Start of Records for the task
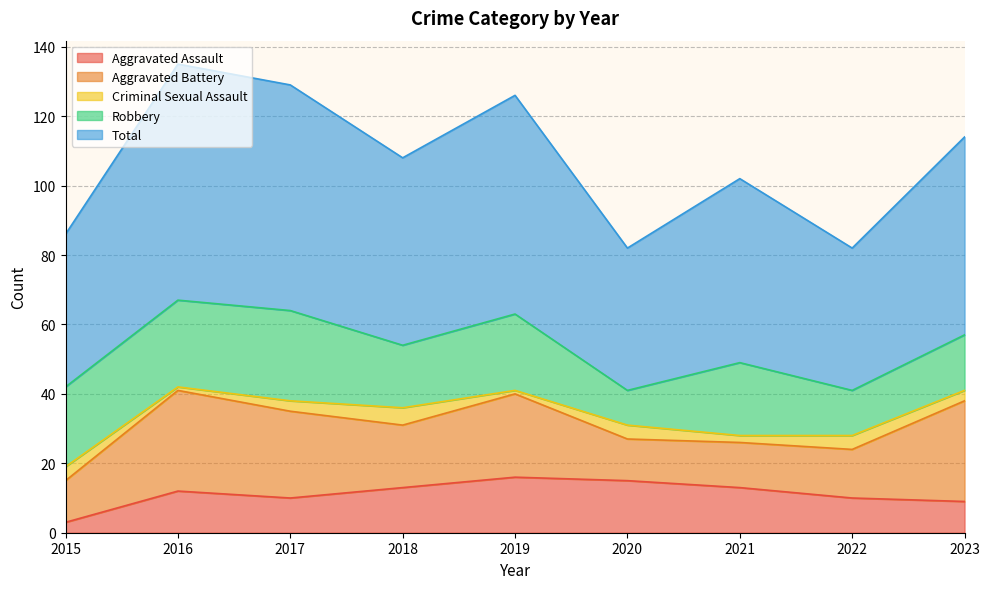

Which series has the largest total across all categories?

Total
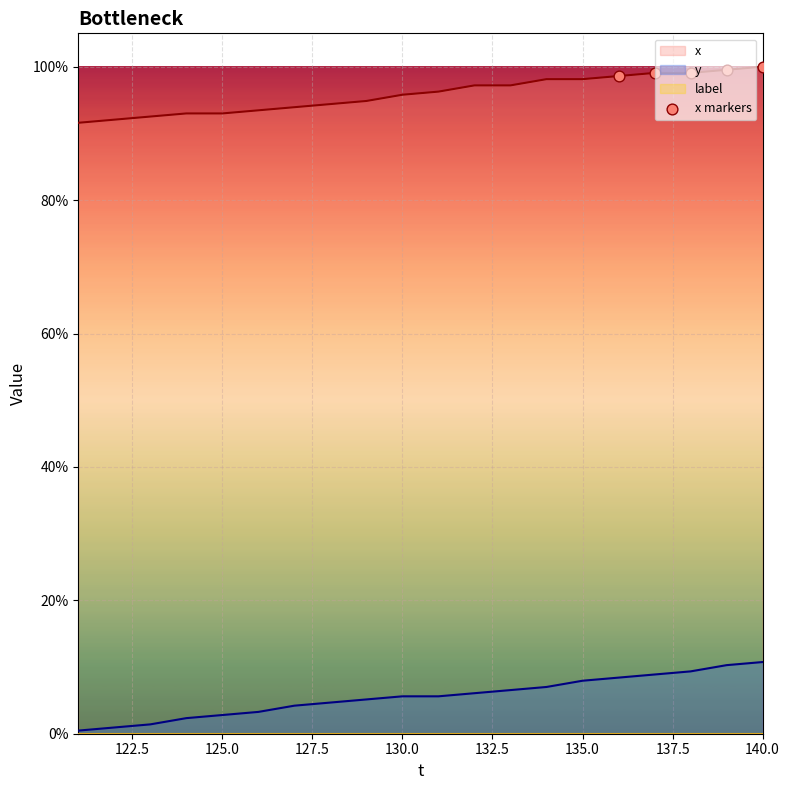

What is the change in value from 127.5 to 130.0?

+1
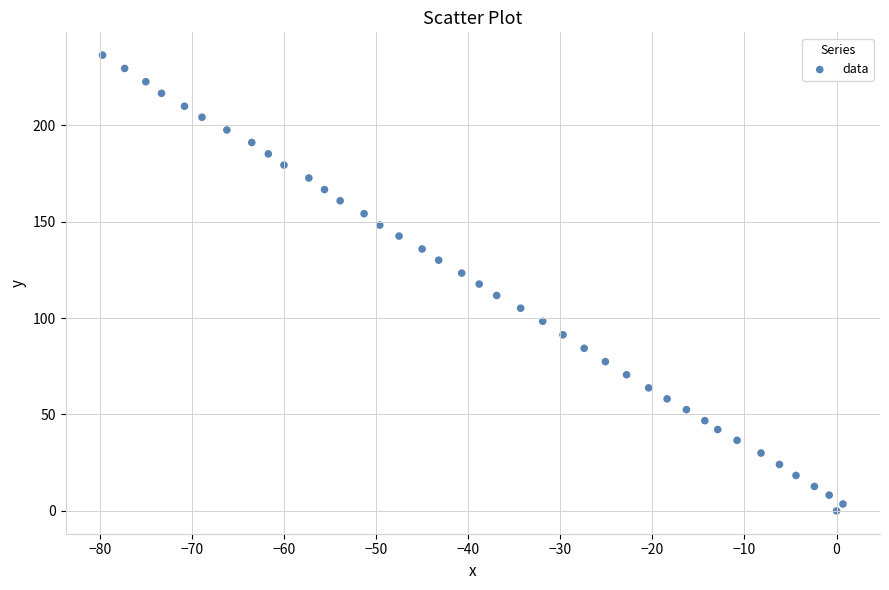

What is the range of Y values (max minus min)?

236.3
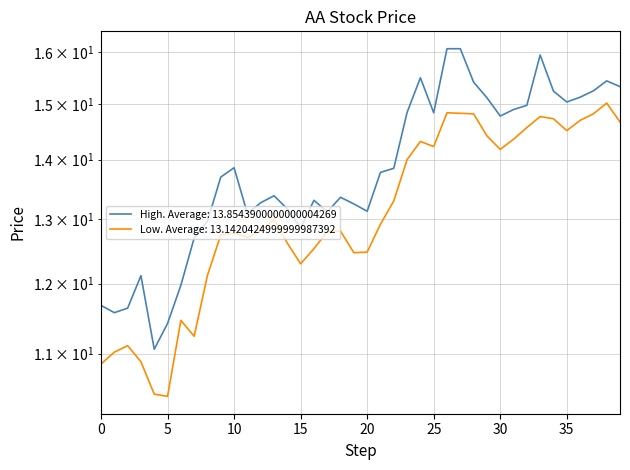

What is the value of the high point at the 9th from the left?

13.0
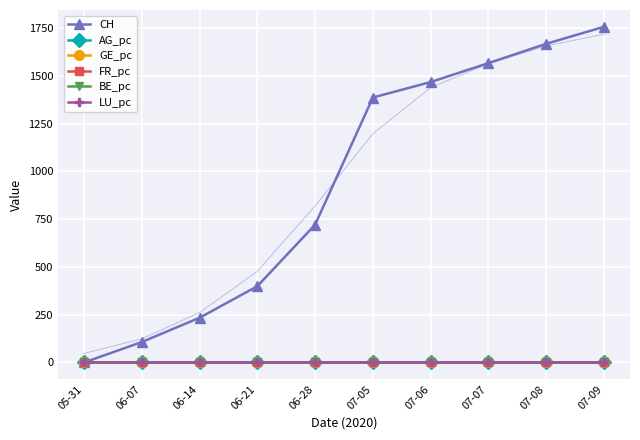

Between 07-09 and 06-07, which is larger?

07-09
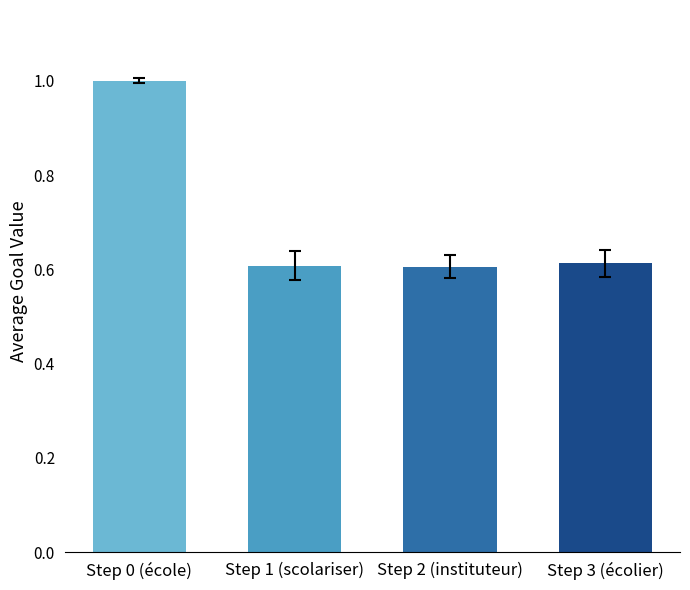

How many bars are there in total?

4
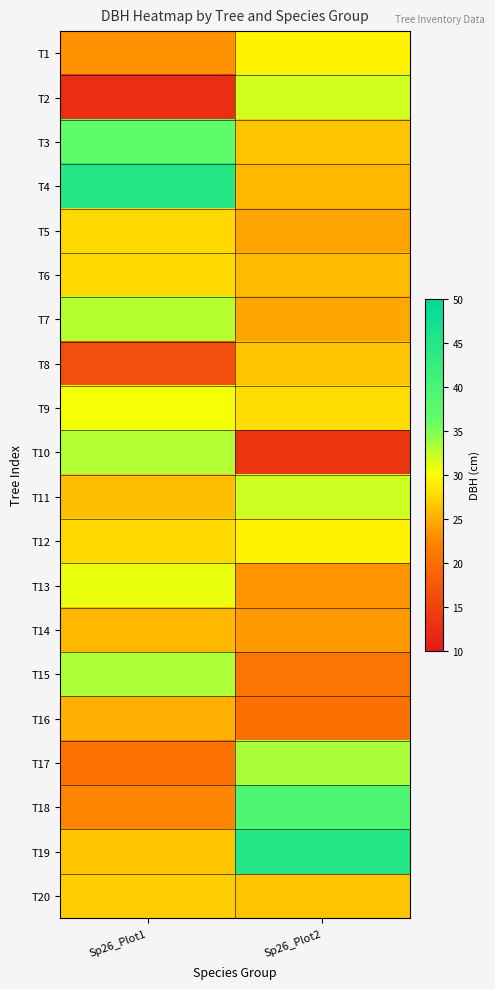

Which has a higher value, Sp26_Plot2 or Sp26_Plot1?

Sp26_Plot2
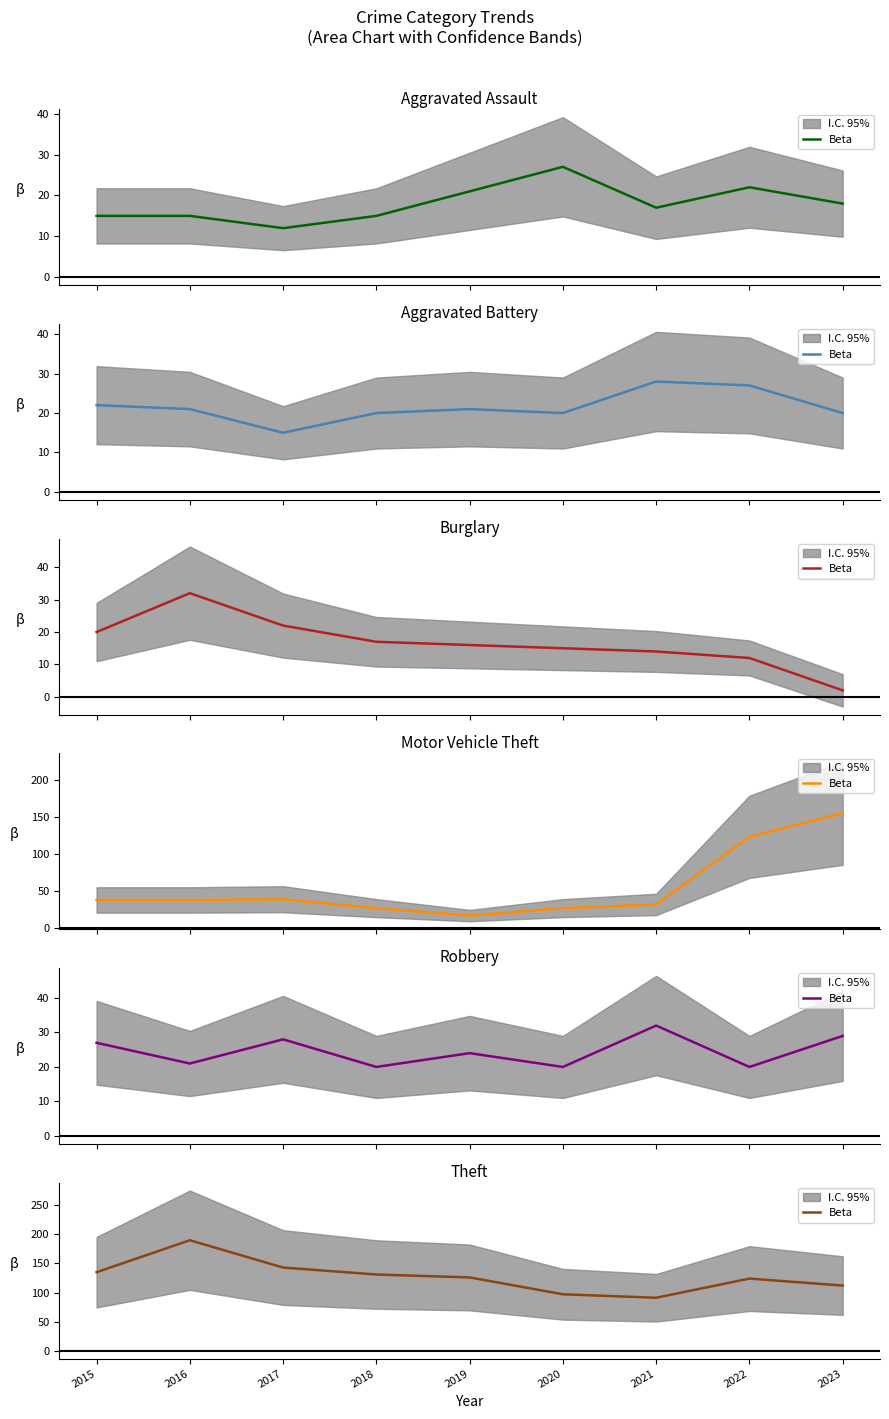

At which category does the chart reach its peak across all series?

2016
End of Records for the task
To do: Write out the listing above line for line, without changing any wording, and leave out the pictures.

Written solution:
Which series has the largest total across all categories?

Total

What is the change in value from 127.5 to 130.0?

+1

What is the range of Y values (max minus min)?

236.3

What is the value of the high point at the 9th from the left?

13.0

Between 07-09 and 06-07, which is larger?

07-09

How many bars are there in total?

4

Which has a higher value, Sp26_Plot2 or Sp26_Plot1?

Sp26_Plot2

At which category does the chart reach its peak across all series?

2016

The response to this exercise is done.